Alternate approach to aid brainstorming

HBR had an interesting article about brainstorming in My Eureka Moment With Strategy – Roger Martin:

Rather than have them talk about what they thought was true, ask them to specify what would have to be true for the option on the table to be a fantastic choice. It was magic. Clashing views turned into collaboration on really understanding the logic of the options.”
Why is it so important? The central reason is that it allows managers to step back from their beliefs and contemplate the possibility that they might not be entirely correct.

I really like this approach and am going to try it out in my next brainstorming meeting.  What has your experience been?

If you think an idea is the wrong way to approach a problem and someone asks you if you think it’s the right way, you’ll reply “no” and defend that answer against all comers. But if someone asks you to figure out what would have to be true for that approach to work, your frame of thinking changes. No one is asking you to take a stand on the idea, just to focus on what would have to be true for that idea to work. This subtle shift gives people a way to back away from their beliefs and allow exploration by which they give themselves the opportunity to learn something new.


Tatas learn to innovate

 I really enjoyed this article in the Business Standard on innovation management in India –Tatas learn to innovate:

While this is aimed to lift the inhibitions that failure can cause, TGIF realised that several employees are afraid to question conventional wisdom. Thus in the works is a series of seminars called Courage to be Curious and Question. “The Tata Management Training Centre is working on it. This is to tell people how to ask questions without being intrusive and offensive. We will do the pilot in the next two or three months,” says Gopalakrishnan. 

I guess this is an important problem in most corporate cultures – lack of questioning or open debate.  But I found India to have a tendency towards top-down management cultures.  I do believe that the culture is changing.  I talked with the CEO of a large Indian conglomerate and was very impressed with his approach to make sure decisions are as much bottom-up as top down.  It will be interesting to see how Tata achieves the change in culture…

Below was another impressive paragraph.  Tata attempted to define Innovation and baseline initial level of innovation before proceeding with change.

Before any effort to boost innovation, it is essential to know the state of innovation in the company. The treatment will emanate from this. After much deliberation, TGIF has adopted the Innometer developed by Julian Birkinshaw of the London Business School.

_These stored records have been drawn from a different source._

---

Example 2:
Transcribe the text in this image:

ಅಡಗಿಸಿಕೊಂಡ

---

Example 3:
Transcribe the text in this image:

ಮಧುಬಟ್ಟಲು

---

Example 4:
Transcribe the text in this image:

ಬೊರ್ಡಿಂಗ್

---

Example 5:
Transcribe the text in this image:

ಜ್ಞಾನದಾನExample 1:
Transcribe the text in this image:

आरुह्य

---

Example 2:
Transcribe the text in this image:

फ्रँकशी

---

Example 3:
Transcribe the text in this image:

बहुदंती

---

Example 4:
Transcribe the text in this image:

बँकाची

It measures the innovation process and culture on a scale of zero to five, and can be run on the whole company, a unit or even a small team. So far, about ten Tata Group companies have gone through it. The scores, of course, are confidential. “We are medium to upper-medium. We are not on top. It’s a 5-point scale, and I haven’t seen a 4.9 score. But I have seen scores between 3.6 and 4.3,” says Gopalakrishnan. 

This was another impressive paragraph.  I am not familiar with the Innometer, but I hope to check it out soon and post about it.  Unfortunately, Prof. Birkinshaw’s website does not appear to have any material on it.The only page with information I find is from Tata itself.

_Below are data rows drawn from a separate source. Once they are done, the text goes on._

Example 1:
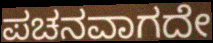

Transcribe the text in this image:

ಪಚನವಾಗದೇ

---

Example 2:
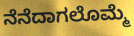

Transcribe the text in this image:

ನೆನೆದಾಗಲೊಮ್ಮೆ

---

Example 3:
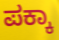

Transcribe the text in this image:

ಪಕ್ಕಾ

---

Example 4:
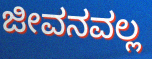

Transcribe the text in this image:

Another barrier to innovation was that the various Tata companies wouldn’t talk to each other. There was always scope for collaboration, but seldom was it exploited. This was because large group companies like Tata Steel, Tata Chemicals and Indian Hotels Company were run like independent fiefdoms. Ratan Tata, when he became chairman in the early 1990s, eased out powerful chieftains like Rusi Modi, Ajit Kerkar and Darbari Seth. A cohesive group identity was forged, but collaboration still did not happen. So, TGIF decided to set up InnoClusters — groups of companies that could work together in different areas. There are four such clusters: Nanotechnology, plastics & composites, information technology and water. At the moment, the biggest cluster, of ten companies, is around nanotechnology.

Finally, TGIF has setup an innovation market place and they seem to have a good plan for staged implementation…

TGIF has come out with a web-based open innovation initiative called InnoVerse. Employees can post a problem on the intranet, to which anybody can provide a solution. People can bet on ideas with the 1,000 karma points they get. If the idea is accepted, your pile of points goes up. More than that, this will show which solutions are popular. A pilot is being run at the moment. Can all 300,000-odd Tata Group employees access it? “Not all, but most can,” says Tata Quality Management Services Vice-president Ravi Arora. “You must remember that a large chunk of these employees (almost 40 per cent) are from TCS, who are all net-savvy.